# Task goal
Looking at each line of the data below, tally those that contain the word "called" and give only the total.

Records from a collection:
[Start of section]

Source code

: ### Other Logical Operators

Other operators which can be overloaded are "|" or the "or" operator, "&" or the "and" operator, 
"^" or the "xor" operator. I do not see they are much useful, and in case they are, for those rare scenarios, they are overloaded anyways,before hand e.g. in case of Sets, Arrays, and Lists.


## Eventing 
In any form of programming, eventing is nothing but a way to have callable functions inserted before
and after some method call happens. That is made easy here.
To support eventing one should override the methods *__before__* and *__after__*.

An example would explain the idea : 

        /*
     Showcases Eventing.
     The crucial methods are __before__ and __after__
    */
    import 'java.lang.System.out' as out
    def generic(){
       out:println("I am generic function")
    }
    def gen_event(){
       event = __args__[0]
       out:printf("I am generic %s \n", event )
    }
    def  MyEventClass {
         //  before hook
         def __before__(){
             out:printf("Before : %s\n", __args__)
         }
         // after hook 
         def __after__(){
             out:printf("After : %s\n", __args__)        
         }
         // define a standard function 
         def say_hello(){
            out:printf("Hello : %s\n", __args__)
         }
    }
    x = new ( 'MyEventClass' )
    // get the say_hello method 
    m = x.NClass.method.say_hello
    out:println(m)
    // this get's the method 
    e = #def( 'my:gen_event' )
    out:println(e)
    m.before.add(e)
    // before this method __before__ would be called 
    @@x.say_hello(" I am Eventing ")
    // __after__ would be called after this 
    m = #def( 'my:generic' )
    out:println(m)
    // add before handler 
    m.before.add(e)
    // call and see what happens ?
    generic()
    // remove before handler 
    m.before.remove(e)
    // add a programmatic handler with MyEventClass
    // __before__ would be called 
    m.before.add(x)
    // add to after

[End of section]

# Answer
3